**Assigned task**
Filter this data down to the lines that hold "tail", and copy them.

**Dataset items**
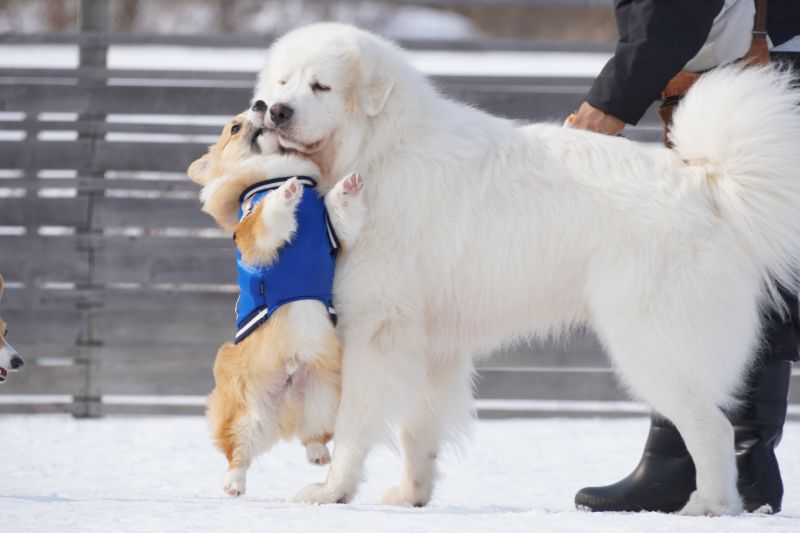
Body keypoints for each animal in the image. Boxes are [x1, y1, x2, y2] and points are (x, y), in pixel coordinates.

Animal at [189, 107, 364, 494]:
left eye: (256, 108)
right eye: (234, 128)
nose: (260, 105)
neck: (274, 170)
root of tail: (288, 385)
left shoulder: (333, 231)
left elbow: (340, 210)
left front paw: (349, 185)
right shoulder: (255, 236)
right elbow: (269, 216)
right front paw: (287, 192)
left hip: (323, 394)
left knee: (313, 435)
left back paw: (318, 455)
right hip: (247, 411)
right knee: (237, 452)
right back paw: (233, 484)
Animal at [252, 22, 800, 512]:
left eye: (320, 86)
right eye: (282, 82)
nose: (275, 110)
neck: (380, 152)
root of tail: (707, 181)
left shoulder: (375, 329)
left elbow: (354, 424)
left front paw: (332, 491)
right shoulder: (426, 345)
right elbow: (417, 430)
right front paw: (412, 495)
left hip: (653, 344)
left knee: (711, 427)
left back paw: (711, 505)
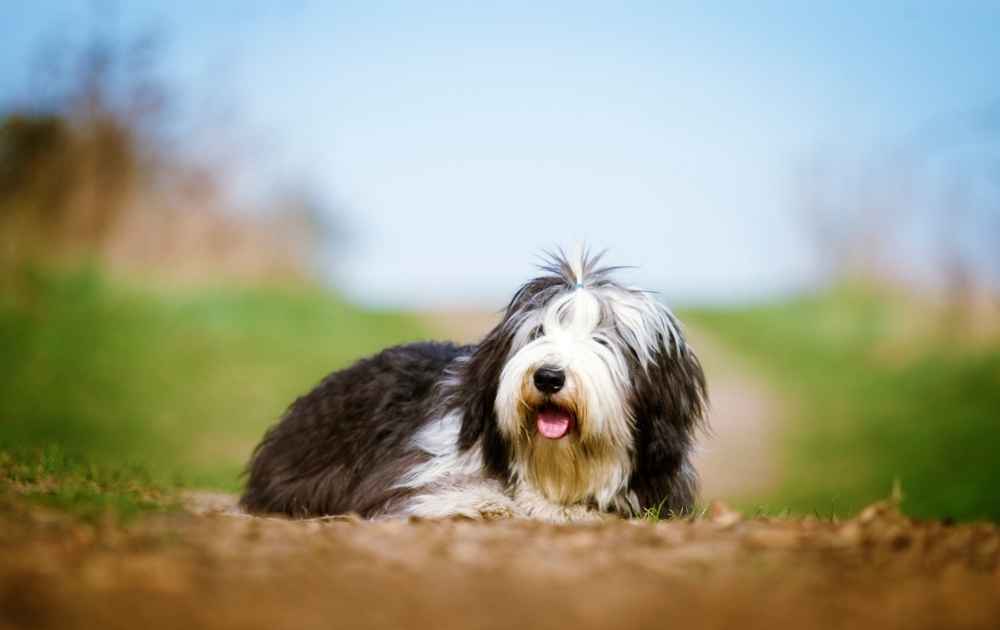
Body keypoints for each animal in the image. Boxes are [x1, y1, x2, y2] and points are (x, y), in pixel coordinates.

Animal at [240, 252, 712, 524]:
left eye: (603, 339)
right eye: (537, 332)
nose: (548, 376)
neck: (555, 471)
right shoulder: (414, 469)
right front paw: (486, 503)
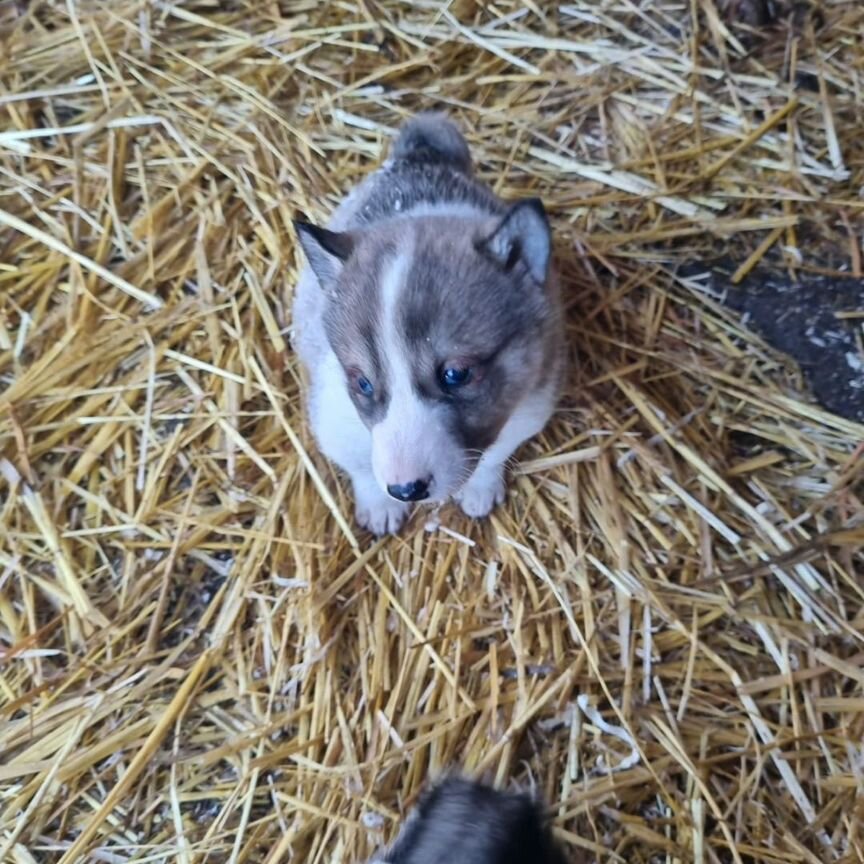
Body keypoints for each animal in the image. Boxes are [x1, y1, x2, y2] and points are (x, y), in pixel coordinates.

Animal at [294, 115, 564, 532]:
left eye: (456, 374)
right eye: (362, 383)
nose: (406, 490)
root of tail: (417, 156)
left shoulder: (527, 411)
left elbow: (493, 455)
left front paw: (480, 488)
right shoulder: (332, 419)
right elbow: (361, 467)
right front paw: (380, 506)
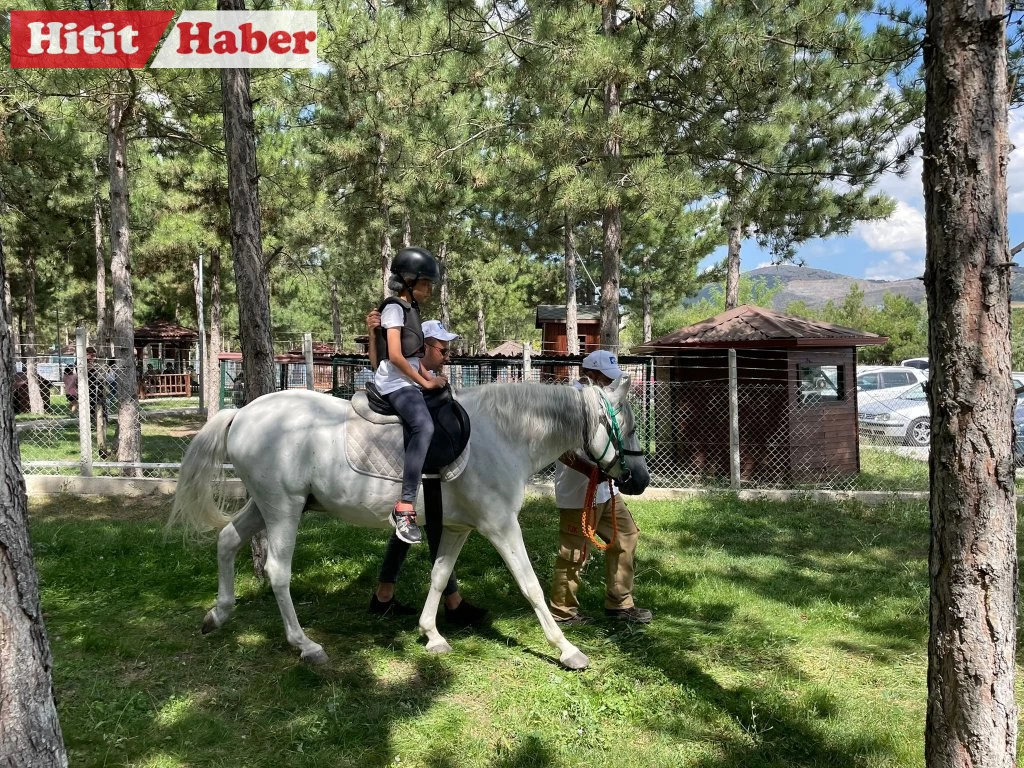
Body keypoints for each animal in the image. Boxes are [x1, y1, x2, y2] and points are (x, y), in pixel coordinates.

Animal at [166, 376, 647, 671]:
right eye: (627, 426)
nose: (640, 480)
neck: (504, 434)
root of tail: (243, 412)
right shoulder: (500, 526)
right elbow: (530, 586)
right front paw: (568, 650)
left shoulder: (456, 529)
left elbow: (439, 577)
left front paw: (431, 634)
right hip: (282, 508)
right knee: (277, 572)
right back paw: (305, 645)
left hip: (268, 505)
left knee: (227, 541)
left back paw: (218, 614)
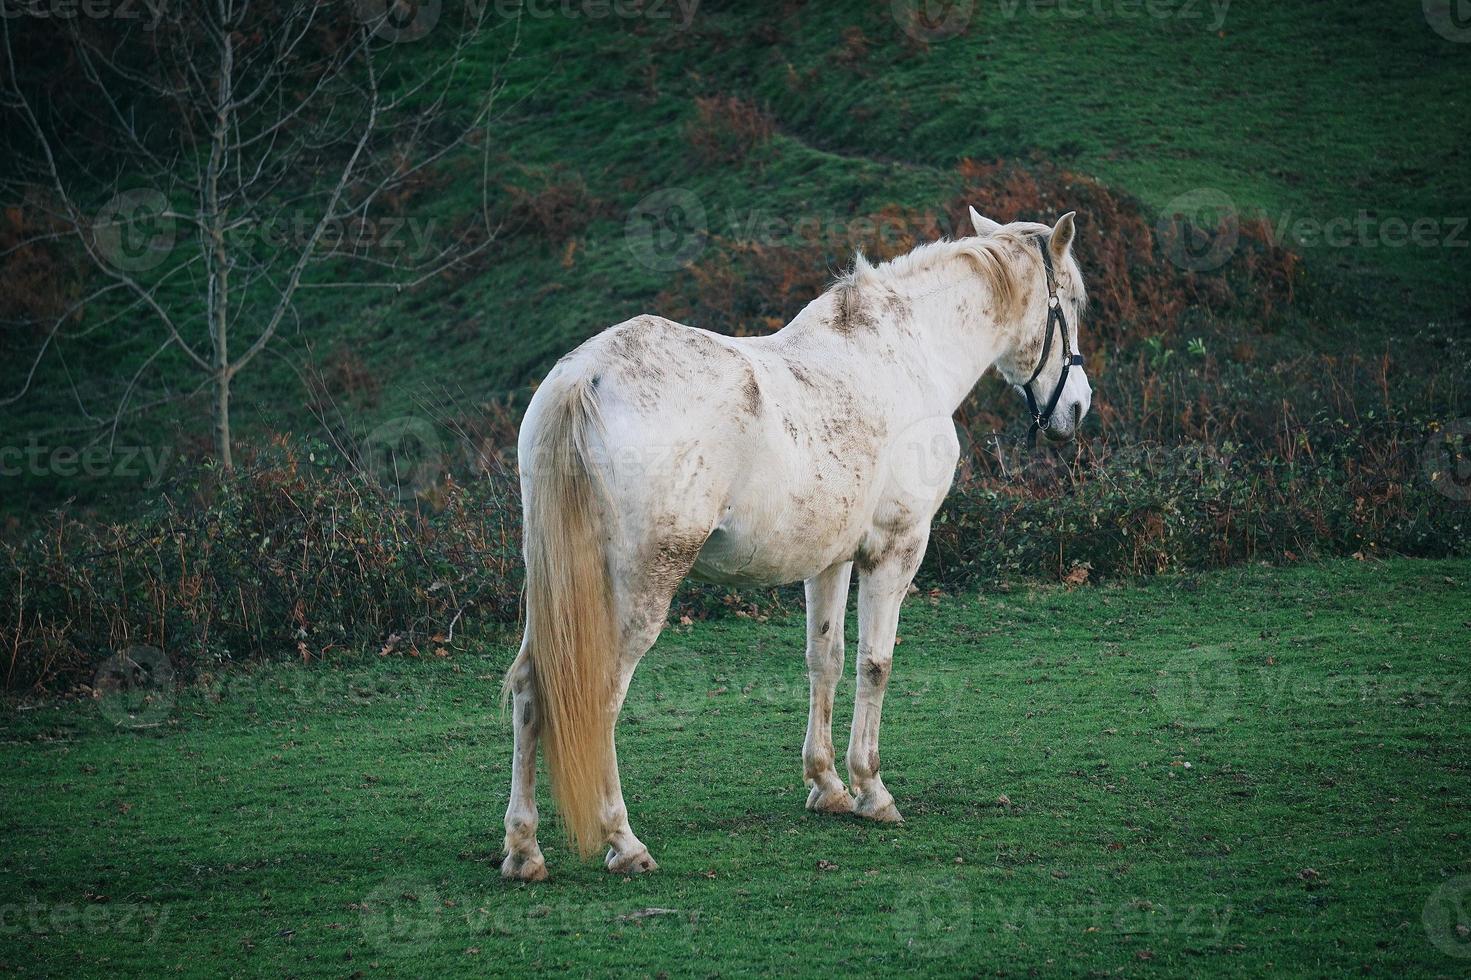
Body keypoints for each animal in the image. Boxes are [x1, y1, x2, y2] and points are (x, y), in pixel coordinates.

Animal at [500, 207, 1088, 876]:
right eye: (1073, 302)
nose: (1077, 408)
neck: (909, 355)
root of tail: (587, 376)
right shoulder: (897, 550)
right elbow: (874, 664)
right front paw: (872, 790)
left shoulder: (829, 561)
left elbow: (824, 659)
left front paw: (827, 785)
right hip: (636, 588)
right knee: (596, 698)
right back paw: (624, 842)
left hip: (552, 587)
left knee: (528, 687)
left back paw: (523, 848)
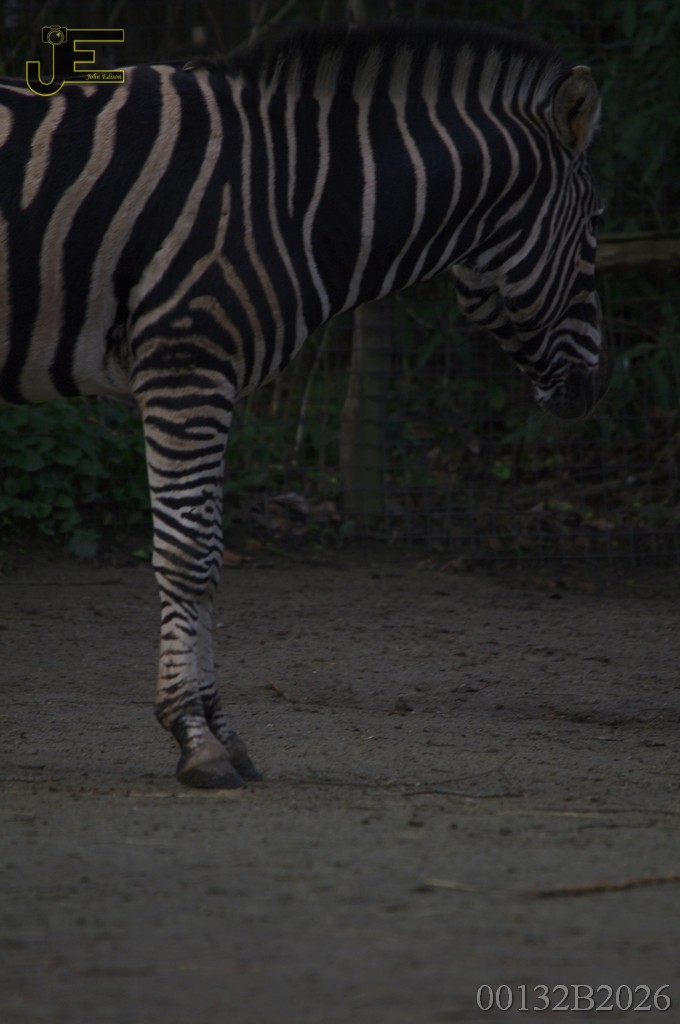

**Output for this exercise**
root of tail: (288, 385)
root of tail: (707, 181)
root of tail: (417, 156)
root of tail: (243, 412)
root of tail: (587, 376)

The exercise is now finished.